In my three years of work experience, I’ve trained a lot of people and I’ve worked with even more. Some of those people were amazing at what they were setting out to do while other just weren’t, and you could tell as soon as you worked with them, regardless of skill.
Why was it so blatantly obvious when someone was a good employee, even if they haven’t been trained do actually do the job yet?
I’ve had a lot of time to think about this, and these are the four traits that strong employees immediately display:
Right off the bat, I can tell someone is going to be a good fit for the job I’m training them on by how many questions they ask or how they interact with the material I’m teaching them.
I had one employee who would make small talk during her training modules. She never had any questions, which would have been fine, but every other slide she’d stop to talk about something unrelated. This just tells me she was uninterested.
Even after you’ve been working a job for six months, it’s still important to be willing to learn. Sometimes there’s faster ways to do something, or you find out you’ve been doing something wrong the whole time. Mediocre employees tend to get stuck in their ways, while great ones will re-learn something and grow from it.
It speaks an incredible amount about who you are and what you’re doing if you’re able to be punctual. I’m not just talking about being on time to work every day, but also responding to texts, emails and voicemails in a timely fashion if you aren’t able to answer a phone call.

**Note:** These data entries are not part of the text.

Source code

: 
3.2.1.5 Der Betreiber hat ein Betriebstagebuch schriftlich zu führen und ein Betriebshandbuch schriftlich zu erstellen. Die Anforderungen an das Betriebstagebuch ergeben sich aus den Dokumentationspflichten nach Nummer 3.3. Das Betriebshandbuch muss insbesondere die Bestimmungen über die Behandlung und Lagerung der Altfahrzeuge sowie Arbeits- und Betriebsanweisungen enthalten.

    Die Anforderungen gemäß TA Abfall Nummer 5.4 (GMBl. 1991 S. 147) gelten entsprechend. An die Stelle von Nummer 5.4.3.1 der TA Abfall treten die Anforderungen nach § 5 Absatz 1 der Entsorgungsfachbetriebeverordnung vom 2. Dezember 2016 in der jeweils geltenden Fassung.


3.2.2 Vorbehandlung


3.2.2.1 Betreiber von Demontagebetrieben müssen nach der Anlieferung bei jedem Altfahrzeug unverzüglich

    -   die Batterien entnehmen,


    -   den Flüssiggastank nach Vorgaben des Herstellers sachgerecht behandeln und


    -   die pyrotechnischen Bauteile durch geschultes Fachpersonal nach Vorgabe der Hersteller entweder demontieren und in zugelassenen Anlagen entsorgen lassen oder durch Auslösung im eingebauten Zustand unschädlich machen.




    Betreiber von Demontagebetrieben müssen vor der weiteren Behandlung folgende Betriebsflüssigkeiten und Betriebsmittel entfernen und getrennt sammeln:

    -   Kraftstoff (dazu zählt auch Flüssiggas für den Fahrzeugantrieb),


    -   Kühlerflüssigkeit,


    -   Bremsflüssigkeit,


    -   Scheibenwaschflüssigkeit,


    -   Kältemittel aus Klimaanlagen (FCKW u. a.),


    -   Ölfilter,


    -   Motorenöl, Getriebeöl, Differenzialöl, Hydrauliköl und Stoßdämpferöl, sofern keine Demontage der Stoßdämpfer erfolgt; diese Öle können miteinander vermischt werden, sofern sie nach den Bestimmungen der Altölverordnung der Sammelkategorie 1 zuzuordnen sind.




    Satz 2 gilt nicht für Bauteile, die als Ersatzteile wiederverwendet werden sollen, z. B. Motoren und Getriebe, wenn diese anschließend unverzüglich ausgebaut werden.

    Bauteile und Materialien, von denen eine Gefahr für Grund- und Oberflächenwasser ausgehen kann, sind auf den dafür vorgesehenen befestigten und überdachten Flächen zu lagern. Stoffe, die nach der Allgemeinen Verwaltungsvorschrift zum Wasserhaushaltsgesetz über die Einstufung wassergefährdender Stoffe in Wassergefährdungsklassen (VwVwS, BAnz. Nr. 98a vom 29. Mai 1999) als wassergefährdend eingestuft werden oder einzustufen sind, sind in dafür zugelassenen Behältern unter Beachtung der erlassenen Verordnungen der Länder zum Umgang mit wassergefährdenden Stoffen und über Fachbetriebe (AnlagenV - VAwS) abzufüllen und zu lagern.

Doing so shows a commitment to your work and a basic respect for those around you.
It’s also important to be able to complete tasks on time, so others don’t have to pick up the slack. If you’re new, you have an exception, but only for a few weeks before it becomes a problem.

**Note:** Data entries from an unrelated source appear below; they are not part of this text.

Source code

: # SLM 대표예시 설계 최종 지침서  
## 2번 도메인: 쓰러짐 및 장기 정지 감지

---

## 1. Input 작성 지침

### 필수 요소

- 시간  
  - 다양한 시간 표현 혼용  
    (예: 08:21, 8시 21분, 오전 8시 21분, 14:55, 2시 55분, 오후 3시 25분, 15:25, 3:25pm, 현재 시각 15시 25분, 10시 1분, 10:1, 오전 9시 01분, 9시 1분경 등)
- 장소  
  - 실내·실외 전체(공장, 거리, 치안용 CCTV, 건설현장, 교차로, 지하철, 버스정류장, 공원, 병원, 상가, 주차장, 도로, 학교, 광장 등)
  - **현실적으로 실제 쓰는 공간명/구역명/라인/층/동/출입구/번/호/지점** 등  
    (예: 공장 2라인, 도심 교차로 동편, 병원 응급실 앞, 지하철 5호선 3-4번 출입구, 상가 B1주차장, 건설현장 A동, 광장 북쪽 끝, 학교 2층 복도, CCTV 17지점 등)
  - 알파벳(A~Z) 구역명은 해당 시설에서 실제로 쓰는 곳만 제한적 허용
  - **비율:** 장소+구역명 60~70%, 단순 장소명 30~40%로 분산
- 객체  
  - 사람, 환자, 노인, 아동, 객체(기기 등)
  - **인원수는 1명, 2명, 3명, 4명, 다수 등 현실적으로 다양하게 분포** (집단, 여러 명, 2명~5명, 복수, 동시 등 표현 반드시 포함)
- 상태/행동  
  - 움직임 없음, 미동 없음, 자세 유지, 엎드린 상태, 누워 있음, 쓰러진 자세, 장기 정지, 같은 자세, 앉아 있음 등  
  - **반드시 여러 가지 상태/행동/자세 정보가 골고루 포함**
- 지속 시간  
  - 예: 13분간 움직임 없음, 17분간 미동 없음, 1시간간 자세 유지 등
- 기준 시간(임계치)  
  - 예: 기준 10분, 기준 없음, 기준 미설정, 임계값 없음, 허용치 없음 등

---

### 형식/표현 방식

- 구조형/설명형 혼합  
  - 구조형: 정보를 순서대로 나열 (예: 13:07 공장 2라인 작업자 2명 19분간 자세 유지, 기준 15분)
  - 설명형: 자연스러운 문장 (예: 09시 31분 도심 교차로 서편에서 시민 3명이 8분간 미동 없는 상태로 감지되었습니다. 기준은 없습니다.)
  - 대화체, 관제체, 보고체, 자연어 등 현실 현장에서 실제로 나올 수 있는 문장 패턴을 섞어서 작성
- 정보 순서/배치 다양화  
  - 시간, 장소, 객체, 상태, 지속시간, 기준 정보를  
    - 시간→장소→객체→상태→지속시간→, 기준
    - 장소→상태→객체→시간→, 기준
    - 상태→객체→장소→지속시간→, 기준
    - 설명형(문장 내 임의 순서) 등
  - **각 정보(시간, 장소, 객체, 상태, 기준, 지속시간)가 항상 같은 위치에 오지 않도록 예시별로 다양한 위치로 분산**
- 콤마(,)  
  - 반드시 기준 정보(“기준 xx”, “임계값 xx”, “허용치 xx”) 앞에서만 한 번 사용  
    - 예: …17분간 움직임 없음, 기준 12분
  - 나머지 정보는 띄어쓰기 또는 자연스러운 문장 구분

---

Your co-workers or boss should never dread asking you do something because they aren’t sure if you’ll reply or get it done on time.
It is one of my favorite things when a new employee notices something that needs to be done and asks about it. Obviously they don’t yet know how to handle the task, but to me, this shows that when they do know how to do everything, they would be able to do it without being asked to.
This is a huge thing to employers. It’s not your managers job to babysit you and constantly make sure that you’re on task.
If you see something that needs to be done, just do it. Run it by your manager first if you’re unsure, but they’ll absolutely appreciate you taking initiative.
When an employee is new, you can see this through them showing up on time on and their ability to complete simple tasks when asked. As they start to learn more and more, the complexity of their tasks will increase until everyone can be confident that they can do their job.
However, when you’ve been there a little while, your employer and co-workers should be confident that you can show up on time and do your job to at least a satisfactory level. Don’t give your coworkers a reason to think that you don’t have the ability to do your job.
Think about all the times you’ve looked at your schedule and groaned when you found out who you were working with. Don’t be that person. Don’t give your co-workers a reason to hate working with you.
These are four things that you can tell about a person as soon as they start working, no matter how skilled they are at their jobs. If you see these traits in you, chances are, you’re a good worker.